La ciudad, los escuchas de la Inquisición, el Obispo, el brazo secular, se interesan en et caso, sin poder hacer nada distinto de contribuir con su cuota de chismes al esclarecimiento definitivo del problema. El caso es que, poco a poco, van llegando a Sevilla las noticias, van acumulándose en las mesas de los secretarios, hasta que llegue uno con el suficiente veneno para dedicarse a poner en orden el expediente, y darle toda su tramitación.

Las cosas siguen de mal en peor. Nadie en Cartagena sabe de los humos de escritor que tenía Don Miguel, porque nadie lo ha visto escribir nada, con excepción de los papeles de su oficio, y aun esos mal y con prisa excesiva. Se descubre que es escritor, porque al darle et tabardillo y ponerlo a las puertas de la muerte, sin recibir auxilio espiritual, porque no pueden curas entrar a una casa manchada de pecado, el médico y sangrador le oye, en su delirio, hablar de tales cosas.

En su misma pieza, hay un legajo grande que él explica ser de obras suyas escritas antes, y dedicado a empolvarse, mientras tiene la serenidad de espíritu para la tarea de ordenarlas.

 

***

 

El paso más trágico del relato de Don Alonso, es el momento en que Don Miguel, hebetado por las enfermedades, sin voluntad de reaccionar, sin deseos de regresar a la madre patria, consumido en el alcohol y la sensualidad siniestra de la mulata, llega a un despego tal de todo, que nada le importa. No le importa ser ajusticiado por malversador, al no rendir correctamente sus cuentas. No le importa que al salir a la calle, sus amigos de hace dos años cambien de acera para no saludarle.

Pero el síntoma mayor, está en el relato que hace el ingenioso hidalgo Don Alonso, del momento en que el médico pregunta a Don Miguel qué ha hecho con el gran paquete de su obra literaria, y Don Miguel, indiferentemente, responde que lo ha dado a Piedad, que lo ha utilizado para encender el fuego. “Debe quedar —murmura— algún soneto…”.

Se acerca ya el final melancólico, en el cual el hombre se disuelve en el trópico. Don Alonso, según parece, le dedicó largas horas a las poquísimas frases que forman la descripción de esa parte. El final, diríamos, son apenas unas leves ondas en el agua azul del Caribe. Pero ese no es el final.
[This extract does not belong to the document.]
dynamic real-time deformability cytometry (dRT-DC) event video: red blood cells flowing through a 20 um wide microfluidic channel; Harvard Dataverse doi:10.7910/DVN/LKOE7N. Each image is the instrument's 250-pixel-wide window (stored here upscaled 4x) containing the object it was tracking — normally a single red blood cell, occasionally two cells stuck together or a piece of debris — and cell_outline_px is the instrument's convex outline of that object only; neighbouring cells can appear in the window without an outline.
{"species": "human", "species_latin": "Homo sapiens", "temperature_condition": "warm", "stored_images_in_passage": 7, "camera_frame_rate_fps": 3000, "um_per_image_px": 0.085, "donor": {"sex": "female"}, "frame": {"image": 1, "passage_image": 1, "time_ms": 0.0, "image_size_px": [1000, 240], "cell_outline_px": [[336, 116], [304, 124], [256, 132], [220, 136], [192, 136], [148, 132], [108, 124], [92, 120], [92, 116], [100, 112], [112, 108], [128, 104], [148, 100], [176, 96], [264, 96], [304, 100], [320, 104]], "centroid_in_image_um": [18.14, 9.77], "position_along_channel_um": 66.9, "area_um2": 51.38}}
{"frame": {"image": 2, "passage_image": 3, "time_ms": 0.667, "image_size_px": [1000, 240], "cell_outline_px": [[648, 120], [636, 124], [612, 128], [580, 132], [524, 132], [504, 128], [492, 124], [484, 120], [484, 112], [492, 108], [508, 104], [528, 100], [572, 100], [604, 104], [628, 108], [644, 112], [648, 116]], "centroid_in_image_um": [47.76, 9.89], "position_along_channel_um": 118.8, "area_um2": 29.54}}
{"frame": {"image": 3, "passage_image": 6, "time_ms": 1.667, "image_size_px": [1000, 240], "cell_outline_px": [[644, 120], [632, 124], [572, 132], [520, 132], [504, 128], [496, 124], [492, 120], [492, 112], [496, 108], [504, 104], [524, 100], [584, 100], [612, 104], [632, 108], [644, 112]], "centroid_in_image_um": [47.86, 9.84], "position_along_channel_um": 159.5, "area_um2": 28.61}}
El final verdadero, lo encuentro esta tarde, y es una noble escena en una tarde de la Mancha, con la serenidad de la austeridad abolida, en que Don Miguel de Cervantes llega a visitar a Don Alonso Quijano, autor del relato, y Don Alonso le lee el texto de la aventura de ultramar.

Don Miguel de Cervantes se queda en silencio, mirando por la ventana hacía la tierra parda de la Mancha, meditando largamente en todo lo que le habría ocurrido si se hubiese ido a Cartagena de Indias, en el Nuevo Reino de Granada.

 

Notas

 

1. Citada por Sebastián Juan Arbó. Cervantes, Ediciones del Zodiaco, Barcelona 1945: Paginas 370 y 371.